__Saved data entries__.

:::::

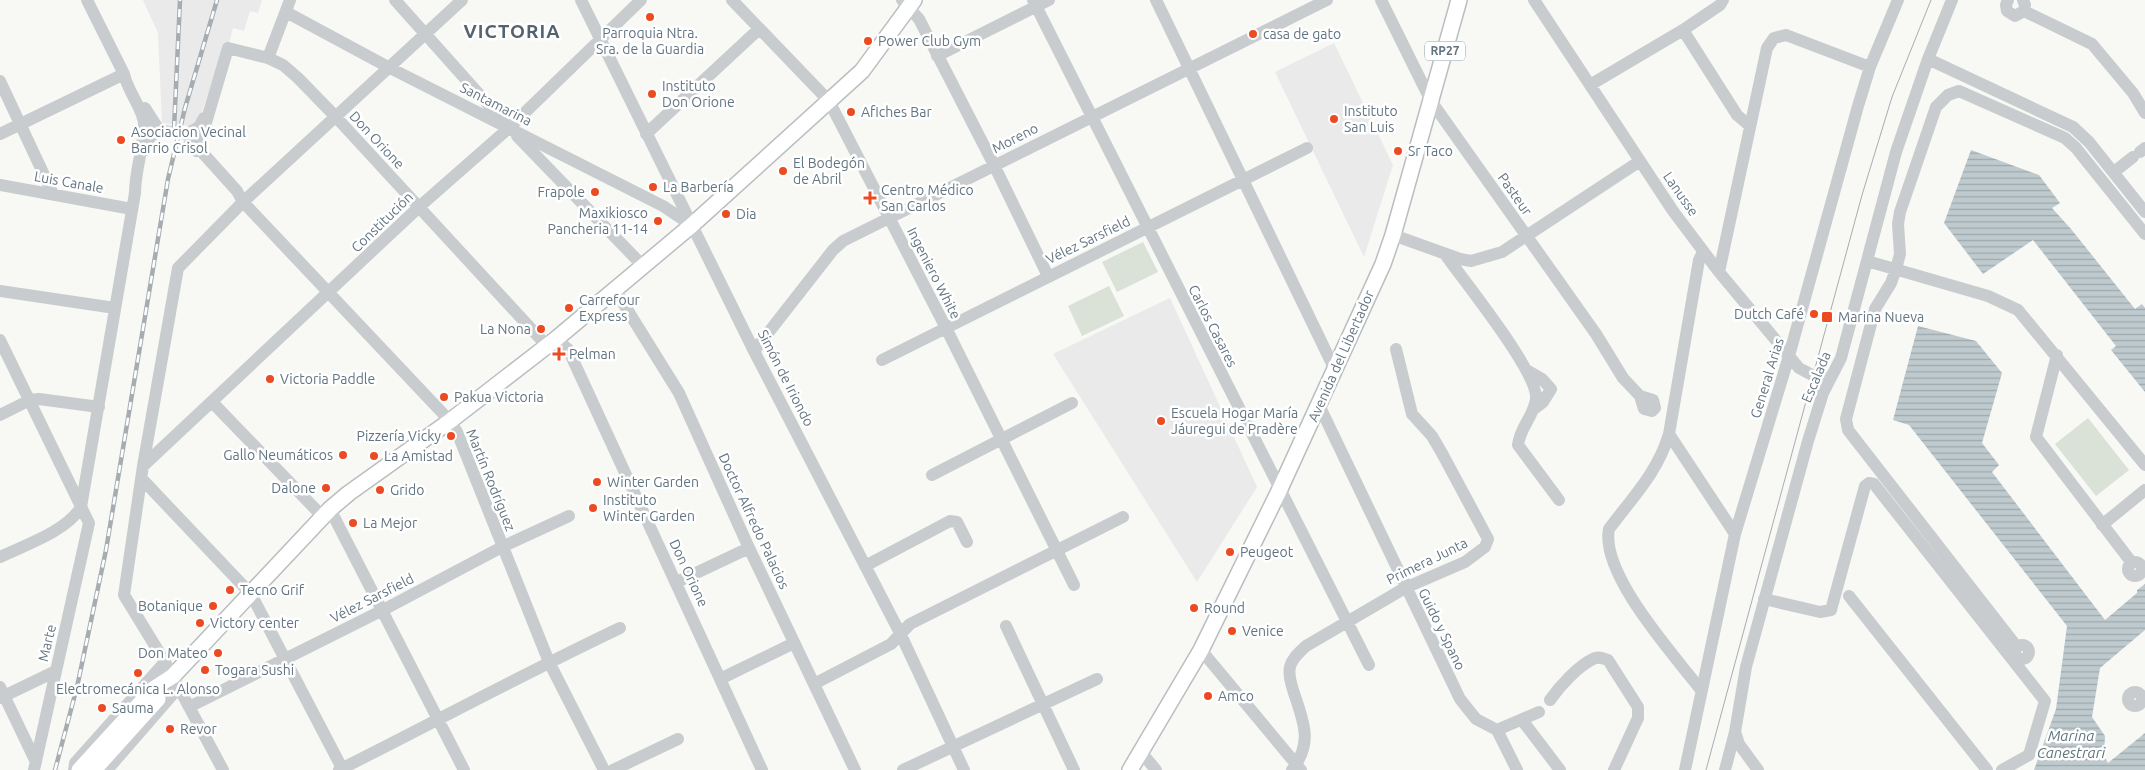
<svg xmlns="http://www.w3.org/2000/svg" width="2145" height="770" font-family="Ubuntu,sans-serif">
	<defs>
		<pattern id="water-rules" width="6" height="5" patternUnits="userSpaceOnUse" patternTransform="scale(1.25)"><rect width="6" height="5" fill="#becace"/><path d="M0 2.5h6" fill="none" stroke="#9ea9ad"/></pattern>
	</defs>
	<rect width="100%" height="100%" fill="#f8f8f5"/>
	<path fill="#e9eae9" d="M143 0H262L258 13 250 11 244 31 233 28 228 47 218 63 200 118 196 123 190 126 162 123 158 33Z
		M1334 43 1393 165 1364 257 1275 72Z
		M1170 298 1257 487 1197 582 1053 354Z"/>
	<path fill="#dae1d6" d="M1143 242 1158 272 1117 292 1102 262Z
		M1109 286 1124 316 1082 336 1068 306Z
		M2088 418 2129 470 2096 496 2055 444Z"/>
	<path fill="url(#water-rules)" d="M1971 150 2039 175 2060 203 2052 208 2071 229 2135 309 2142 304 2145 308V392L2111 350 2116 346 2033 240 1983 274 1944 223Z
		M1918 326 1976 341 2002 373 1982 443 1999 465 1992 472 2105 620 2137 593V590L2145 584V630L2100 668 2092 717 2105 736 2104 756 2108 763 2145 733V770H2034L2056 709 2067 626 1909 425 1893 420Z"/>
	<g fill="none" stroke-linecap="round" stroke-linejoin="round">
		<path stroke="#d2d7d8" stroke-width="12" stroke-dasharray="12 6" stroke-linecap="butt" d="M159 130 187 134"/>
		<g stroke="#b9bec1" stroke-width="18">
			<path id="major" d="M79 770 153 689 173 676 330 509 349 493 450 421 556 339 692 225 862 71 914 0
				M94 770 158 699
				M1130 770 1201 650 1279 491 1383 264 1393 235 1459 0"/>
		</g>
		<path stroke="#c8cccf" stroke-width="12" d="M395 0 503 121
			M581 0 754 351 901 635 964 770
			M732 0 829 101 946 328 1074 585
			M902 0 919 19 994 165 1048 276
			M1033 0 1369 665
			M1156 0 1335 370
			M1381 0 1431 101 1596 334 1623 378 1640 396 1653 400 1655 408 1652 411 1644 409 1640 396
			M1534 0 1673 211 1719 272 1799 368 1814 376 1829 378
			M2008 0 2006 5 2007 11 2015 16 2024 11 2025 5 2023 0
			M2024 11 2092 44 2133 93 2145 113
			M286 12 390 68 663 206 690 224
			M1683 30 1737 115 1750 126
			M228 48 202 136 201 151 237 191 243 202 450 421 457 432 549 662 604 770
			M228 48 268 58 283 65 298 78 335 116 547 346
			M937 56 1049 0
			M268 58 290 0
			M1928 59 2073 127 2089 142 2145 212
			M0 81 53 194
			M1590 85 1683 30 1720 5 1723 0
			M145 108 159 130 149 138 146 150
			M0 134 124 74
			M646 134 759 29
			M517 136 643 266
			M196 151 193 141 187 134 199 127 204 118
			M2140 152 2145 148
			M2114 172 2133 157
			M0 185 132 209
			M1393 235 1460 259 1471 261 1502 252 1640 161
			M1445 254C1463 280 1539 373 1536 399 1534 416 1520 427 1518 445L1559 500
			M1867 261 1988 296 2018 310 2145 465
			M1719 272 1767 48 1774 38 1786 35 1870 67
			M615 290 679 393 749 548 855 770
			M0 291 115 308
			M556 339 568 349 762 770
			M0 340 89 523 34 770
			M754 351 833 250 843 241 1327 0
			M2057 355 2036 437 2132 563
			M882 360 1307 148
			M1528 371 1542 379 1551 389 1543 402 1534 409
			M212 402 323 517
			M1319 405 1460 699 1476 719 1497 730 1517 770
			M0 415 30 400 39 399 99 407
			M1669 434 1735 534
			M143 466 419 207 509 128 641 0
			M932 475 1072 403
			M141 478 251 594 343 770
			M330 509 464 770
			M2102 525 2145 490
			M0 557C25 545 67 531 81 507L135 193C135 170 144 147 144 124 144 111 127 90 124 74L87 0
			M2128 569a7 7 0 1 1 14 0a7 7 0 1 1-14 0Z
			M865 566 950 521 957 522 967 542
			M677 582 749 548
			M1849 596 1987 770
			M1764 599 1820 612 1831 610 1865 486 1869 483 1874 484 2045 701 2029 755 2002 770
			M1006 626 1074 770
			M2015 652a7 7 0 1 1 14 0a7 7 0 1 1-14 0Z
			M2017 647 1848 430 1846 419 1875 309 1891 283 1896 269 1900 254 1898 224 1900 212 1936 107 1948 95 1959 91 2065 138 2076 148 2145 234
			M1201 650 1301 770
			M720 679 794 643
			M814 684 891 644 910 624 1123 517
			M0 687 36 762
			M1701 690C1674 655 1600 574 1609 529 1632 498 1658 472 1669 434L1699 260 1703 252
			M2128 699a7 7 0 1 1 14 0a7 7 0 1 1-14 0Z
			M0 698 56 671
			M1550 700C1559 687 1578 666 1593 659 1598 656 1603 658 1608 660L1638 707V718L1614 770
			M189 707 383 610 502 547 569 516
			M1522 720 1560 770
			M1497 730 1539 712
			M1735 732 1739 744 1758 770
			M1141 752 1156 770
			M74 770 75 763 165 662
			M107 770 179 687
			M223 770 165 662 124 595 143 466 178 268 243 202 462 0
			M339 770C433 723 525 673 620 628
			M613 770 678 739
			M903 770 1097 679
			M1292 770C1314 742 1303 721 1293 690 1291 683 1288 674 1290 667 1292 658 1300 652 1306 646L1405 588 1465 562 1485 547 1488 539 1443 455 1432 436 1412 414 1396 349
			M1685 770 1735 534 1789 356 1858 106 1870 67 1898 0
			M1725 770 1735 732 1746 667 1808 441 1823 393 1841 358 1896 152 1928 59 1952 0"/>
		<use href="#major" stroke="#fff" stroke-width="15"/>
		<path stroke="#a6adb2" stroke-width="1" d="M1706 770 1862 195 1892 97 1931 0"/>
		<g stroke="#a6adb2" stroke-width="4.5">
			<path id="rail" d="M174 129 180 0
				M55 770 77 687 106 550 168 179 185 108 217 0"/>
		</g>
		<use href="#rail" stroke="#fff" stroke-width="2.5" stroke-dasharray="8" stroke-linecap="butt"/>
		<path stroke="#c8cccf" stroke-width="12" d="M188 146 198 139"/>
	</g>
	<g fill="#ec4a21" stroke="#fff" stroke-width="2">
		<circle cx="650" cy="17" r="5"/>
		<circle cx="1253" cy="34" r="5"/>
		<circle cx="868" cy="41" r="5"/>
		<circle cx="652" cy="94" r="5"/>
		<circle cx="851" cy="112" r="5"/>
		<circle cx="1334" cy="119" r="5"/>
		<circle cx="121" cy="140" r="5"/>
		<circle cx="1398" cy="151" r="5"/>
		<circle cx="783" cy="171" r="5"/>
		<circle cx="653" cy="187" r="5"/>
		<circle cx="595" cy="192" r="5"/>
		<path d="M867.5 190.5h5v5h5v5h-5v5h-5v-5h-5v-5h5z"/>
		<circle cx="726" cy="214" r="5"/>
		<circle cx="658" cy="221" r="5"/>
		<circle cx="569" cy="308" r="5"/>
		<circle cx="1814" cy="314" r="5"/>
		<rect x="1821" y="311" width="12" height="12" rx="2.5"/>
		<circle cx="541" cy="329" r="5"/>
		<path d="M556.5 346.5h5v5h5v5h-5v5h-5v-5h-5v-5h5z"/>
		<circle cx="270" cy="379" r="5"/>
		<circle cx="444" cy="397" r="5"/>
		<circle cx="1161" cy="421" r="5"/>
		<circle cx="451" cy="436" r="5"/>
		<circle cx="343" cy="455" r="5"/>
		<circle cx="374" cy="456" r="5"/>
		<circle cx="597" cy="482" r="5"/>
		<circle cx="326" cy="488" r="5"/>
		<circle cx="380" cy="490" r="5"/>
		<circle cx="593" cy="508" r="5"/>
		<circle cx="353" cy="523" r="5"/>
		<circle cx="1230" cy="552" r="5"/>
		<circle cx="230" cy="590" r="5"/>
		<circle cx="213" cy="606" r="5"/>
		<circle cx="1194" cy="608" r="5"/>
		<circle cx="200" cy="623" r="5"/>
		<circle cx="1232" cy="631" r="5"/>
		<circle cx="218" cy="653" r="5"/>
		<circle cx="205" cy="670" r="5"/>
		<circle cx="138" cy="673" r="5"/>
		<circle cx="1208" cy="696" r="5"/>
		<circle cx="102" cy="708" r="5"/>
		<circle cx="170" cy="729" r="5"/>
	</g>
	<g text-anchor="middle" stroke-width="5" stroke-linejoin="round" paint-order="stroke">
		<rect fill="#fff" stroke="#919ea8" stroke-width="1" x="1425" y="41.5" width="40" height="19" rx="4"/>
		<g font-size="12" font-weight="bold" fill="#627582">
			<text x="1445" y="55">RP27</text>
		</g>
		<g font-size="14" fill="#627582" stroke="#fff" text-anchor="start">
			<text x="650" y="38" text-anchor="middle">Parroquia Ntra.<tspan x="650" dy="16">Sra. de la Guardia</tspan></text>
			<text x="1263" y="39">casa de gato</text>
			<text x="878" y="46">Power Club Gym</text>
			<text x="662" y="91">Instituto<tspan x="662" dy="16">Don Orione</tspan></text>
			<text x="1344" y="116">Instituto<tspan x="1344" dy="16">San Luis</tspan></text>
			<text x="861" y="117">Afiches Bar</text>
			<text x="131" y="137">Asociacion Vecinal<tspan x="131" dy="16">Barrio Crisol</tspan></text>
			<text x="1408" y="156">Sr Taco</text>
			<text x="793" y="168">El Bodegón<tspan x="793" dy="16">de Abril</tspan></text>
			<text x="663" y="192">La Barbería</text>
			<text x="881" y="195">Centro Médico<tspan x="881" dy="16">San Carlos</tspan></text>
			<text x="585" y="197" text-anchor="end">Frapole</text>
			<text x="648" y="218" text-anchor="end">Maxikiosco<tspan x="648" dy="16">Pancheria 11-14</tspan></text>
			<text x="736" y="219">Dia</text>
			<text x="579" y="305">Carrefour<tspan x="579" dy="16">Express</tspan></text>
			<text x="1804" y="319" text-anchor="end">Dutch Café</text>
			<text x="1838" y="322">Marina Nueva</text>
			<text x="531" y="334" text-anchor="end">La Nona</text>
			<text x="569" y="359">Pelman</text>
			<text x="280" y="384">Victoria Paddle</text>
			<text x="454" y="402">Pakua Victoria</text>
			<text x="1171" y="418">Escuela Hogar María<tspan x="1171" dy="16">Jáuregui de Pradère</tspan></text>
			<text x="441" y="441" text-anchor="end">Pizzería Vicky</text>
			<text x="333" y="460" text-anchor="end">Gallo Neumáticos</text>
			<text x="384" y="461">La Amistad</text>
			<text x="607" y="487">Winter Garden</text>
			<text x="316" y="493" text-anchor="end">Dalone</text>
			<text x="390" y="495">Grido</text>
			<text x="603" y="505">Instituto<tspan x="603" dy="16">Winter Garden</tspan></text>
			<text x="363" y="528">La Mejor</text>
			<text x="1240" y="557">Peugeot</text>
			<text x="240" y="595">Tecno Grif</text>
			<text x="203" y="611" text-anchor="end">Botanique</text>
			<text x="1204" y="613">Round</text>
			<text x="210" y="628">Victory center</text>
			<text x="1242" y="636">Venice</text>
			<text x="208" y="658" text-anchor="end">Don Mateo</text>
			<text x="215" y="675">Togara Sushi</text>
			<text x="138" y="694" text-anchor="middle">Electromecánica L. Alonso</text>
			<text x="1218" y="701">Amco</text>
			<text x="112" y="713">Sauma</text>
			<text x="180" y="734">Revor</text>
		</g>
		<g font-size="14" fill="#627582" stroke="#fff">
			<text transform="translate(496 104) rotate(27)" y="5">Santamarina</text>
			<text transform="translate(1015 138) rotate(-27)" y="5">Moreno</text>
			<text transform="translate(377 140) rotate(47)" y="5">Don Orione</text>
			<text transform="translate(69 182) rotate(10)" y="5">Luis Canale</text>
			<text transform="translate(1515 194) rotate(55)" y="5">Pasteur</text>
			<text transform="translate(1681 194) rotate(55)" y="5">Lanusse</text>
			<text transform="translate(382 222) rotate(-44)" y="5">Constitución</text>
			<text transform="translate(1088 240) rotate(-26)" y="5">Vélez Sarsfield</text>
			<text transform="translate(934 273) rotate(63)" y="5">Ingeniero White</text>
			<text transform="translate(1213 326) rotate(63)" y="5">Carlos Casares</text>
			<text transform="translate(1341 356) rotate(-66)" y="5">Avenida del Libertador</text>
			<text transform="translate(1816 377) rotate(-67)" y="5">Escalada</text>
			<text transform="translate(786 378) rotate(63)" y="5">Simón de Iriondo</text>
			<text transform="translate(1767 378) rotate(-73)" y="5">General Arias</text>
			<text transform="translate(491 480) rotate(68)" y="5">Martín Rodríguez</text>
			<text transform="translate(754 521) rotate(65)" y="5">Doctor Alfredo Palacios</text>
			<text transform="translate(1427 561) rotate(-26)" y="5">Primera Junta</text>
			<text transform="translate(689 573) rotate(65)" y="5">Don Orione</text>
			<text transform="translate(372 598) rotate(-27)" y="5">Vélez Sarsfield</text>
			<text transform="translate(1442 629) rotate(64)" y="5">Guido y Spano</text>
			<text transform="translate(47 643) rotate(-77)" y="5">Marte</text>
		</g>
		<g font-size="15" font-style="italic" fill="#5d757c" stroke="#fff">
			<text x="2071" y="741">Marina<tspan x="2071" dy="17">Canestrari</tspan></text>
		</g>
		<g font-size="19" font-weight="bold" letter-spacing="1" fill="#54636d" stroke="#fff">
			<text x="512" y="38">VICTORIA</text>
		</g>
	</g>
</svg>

:::::

__What you have to do__. Pull every line with the word "linejoin" from the data.

__Output for this task__.
	<g fill="none" stroke-linecap="round" stroke-linejoin="round">
	<g text-anchor="middle" stroke-width="5" stroke-linejoin="round" paint-order="stroke">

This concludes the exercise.